Il me semble que le jugement qu’on porte de la sculpture est beaucoup plus sévère que celui qu’on porte de la peinture. Un tableau est précieux, si, manquant par le dessin, il excelle dans la couleur ; si, privé de force et de coloris ou de correction de dessin, il attache par l’expression ou par la beauté de la composition : on ne pardonne rien au statuaire. Son morceau pèche-t-il par l’endroit le plus léger ? ce n’est plus rien ; un coup de ciseau donné mal à propos réduit le plus grand ouvrage au sort d’une production médiocre, et cela sans ressource : le peintre, au contraire, revient sur son travail, et le corrige tant qu’il lui plaît.

Mais une condition, sans laquelle on ne daigne pas s’arrêter devant une statue, c’est la pureté des proportions et du dessin : nulle indulgence de ce côté.
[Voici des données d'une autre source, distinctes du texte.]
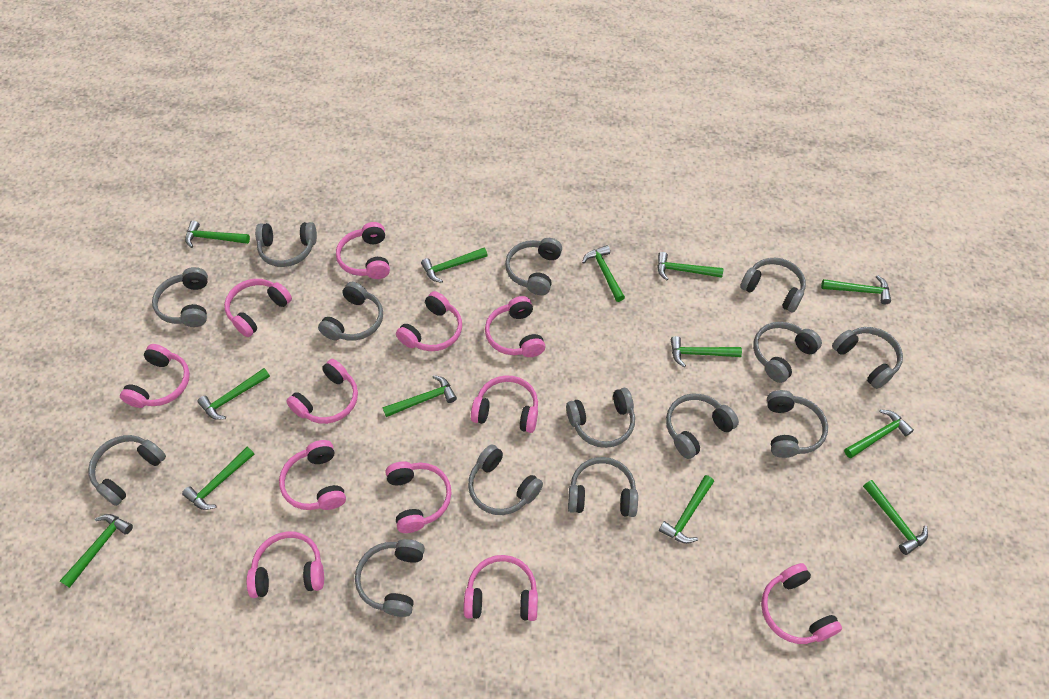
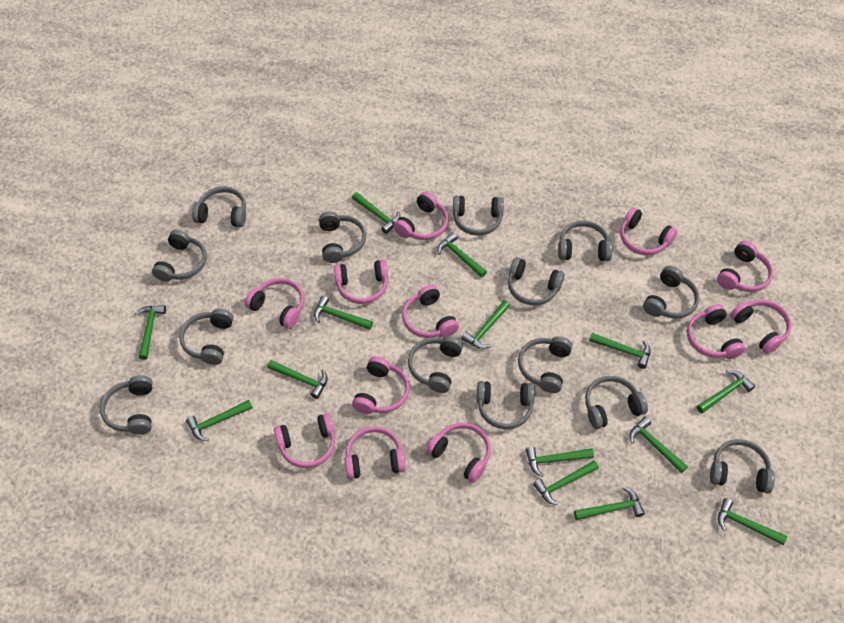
green hammer: 13 -> 14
On parlait un jour devant Falconet le sculpteur de la difficulté des deux arts : « La sculpture, dit-il, était autrefois plus difficile que la peinture ; aujourd’hui, cela a changé. » Cependant aujourd’hui il y a un très-grand nombre d’excellents tableaux ; et l’on a bientôt compté toutes les excellentes statues ; il est vrai qu’il y a plus de peintres que de statuaires, et que le peintre a couvert sa toile de figures, avant que le statuaire ait dégrossi son bloc de marbre.

  1. Bouchardon, né à Chaumont en Bassigny en 1698, était mort le 27 juillet 1702. M. de Caylus avait fait paraître sous cette même date une Vie d’Edme Bouchardon ; Paris, in-12. En annonçant l’inauguration de la statue de Louis XV, sur la place de ce nom, Grimm dit : « M. le comte de Caylus a publié une Vie de l’illustre statuaire..., mais je crois que vous aimerez mieux lire l’article suivant que M. Diderot vient de m’envoyer. » Correspondance littéraire, 1er mars 1763.